## Problem details
Copy each line of the data that has "down" in it.

## Data block
--

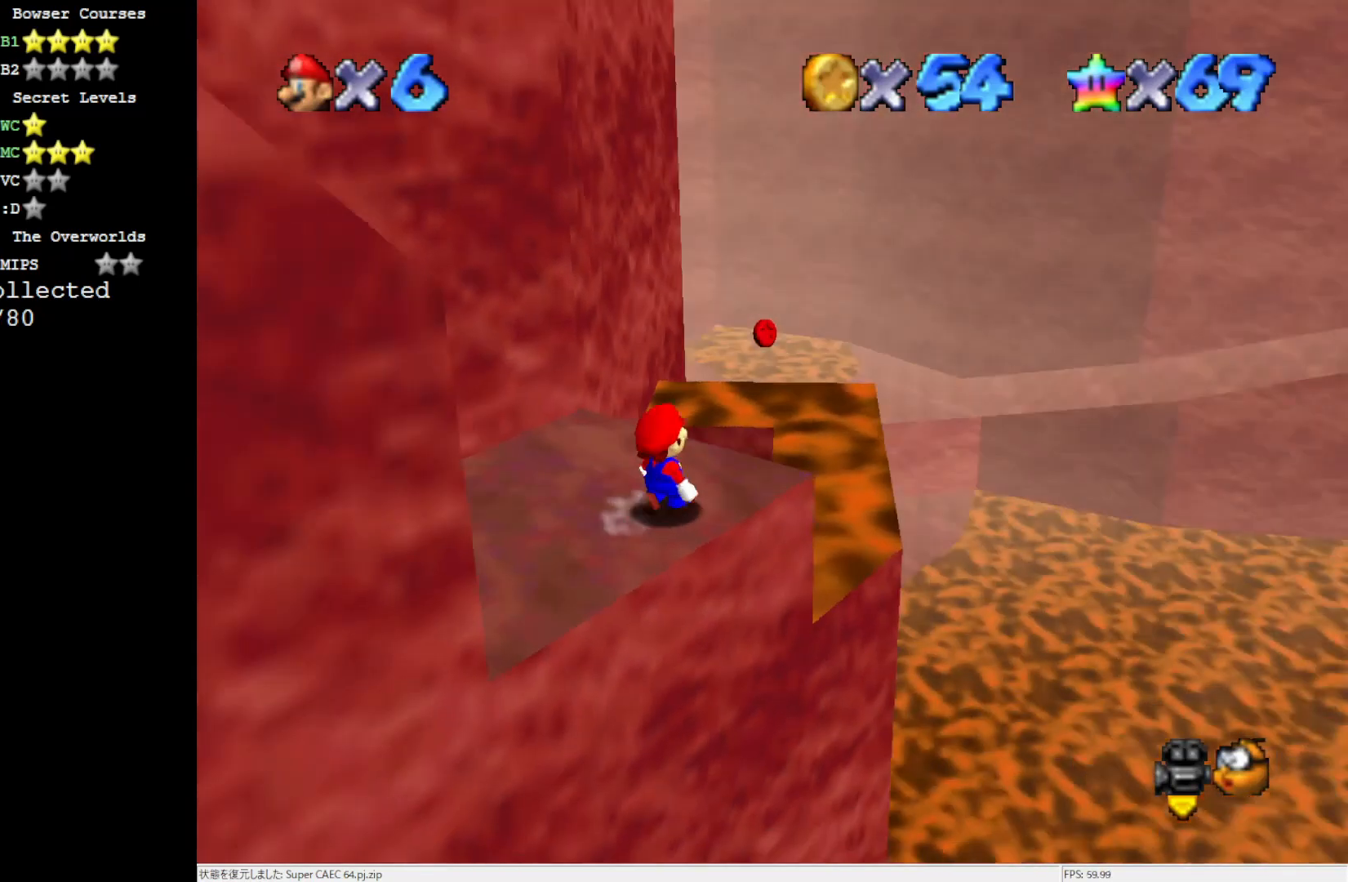
{"buttons": [], "left_stick": "down-left", "events": [[283, "A", "down"], [350, "left_stick", "down-left"], [383, "A", "up"]]}
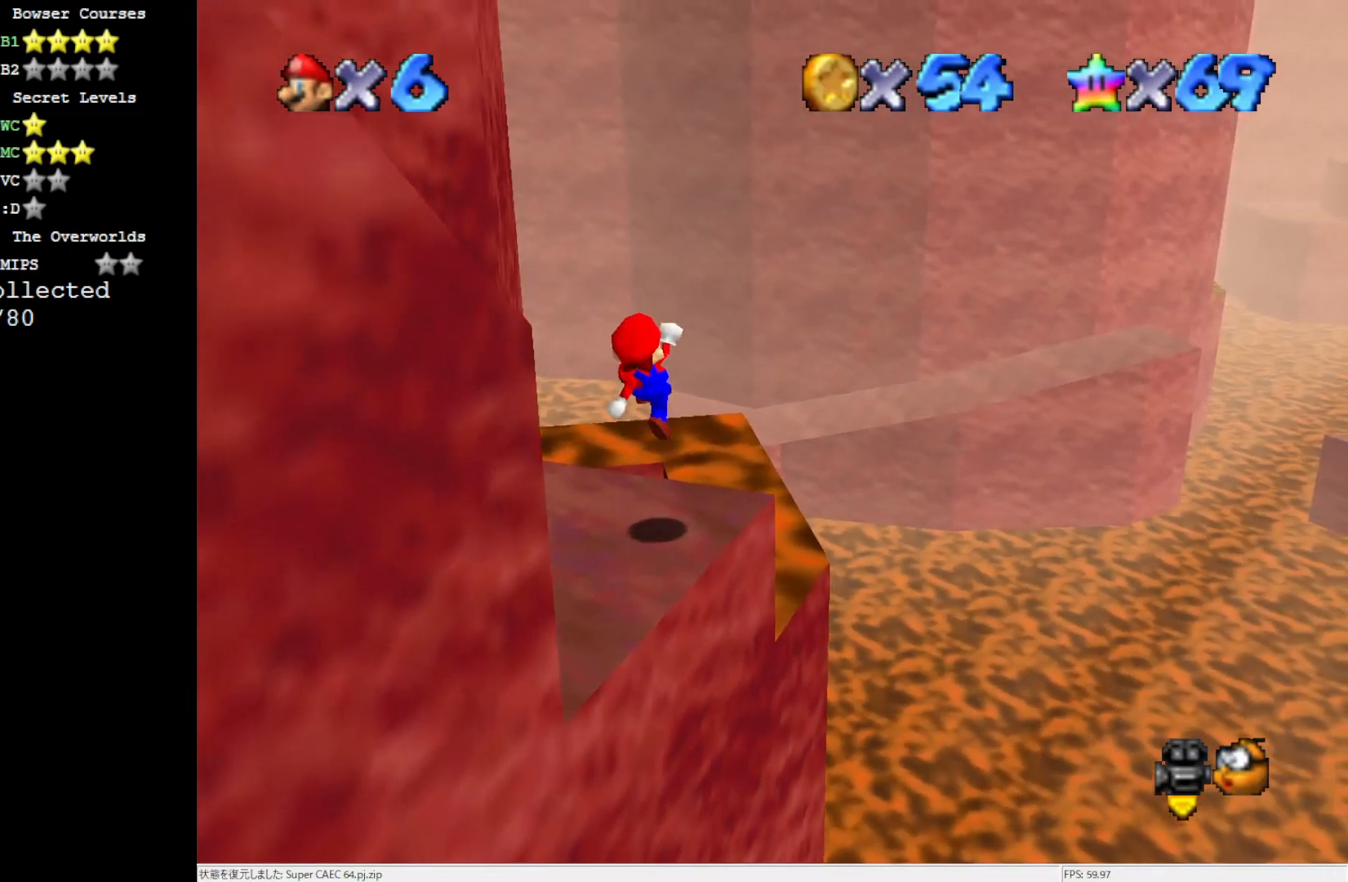
{"buttons": [], "left_stick": "center", "events": [[100, "left_stick", "down"], [317, "left_stick", "center"]]}
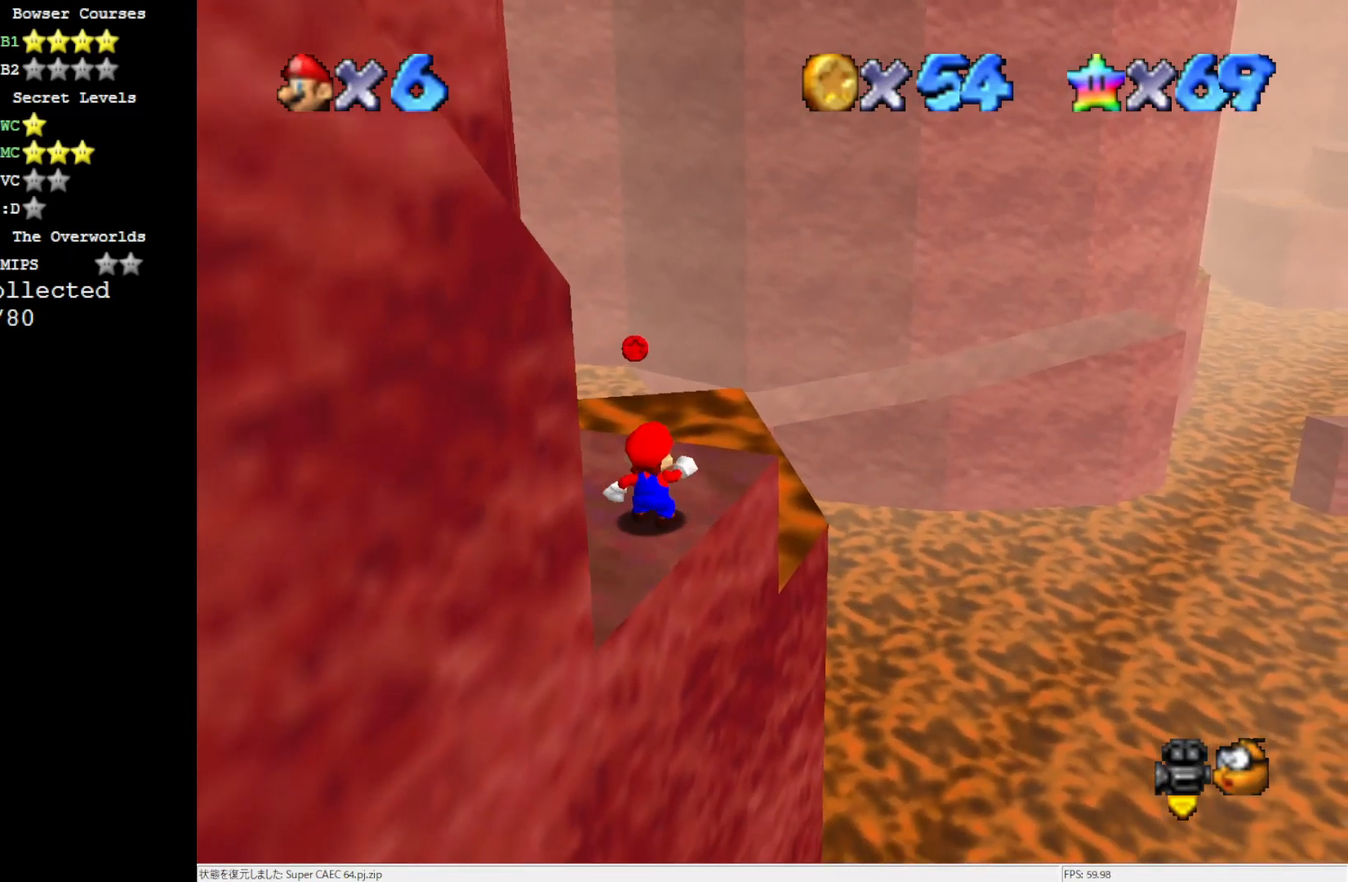
{"buttons": [], "left_stick": "up", "events": [[17, "left_stick", "right"], [117, "left_stick", "up-right"], [283, "left_stick", "up"]]}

--

## Response to this task
{"buttons": [], "left_stick": "down-left", "events": [[283, "A", "down"], [350, "left_stick", "down-left"], [383, "A", "up"]]}
{"buttons": [], "left_stick": "center", "events": [[100, "left_stick", "down"], [317, "left_stick", "center"]]}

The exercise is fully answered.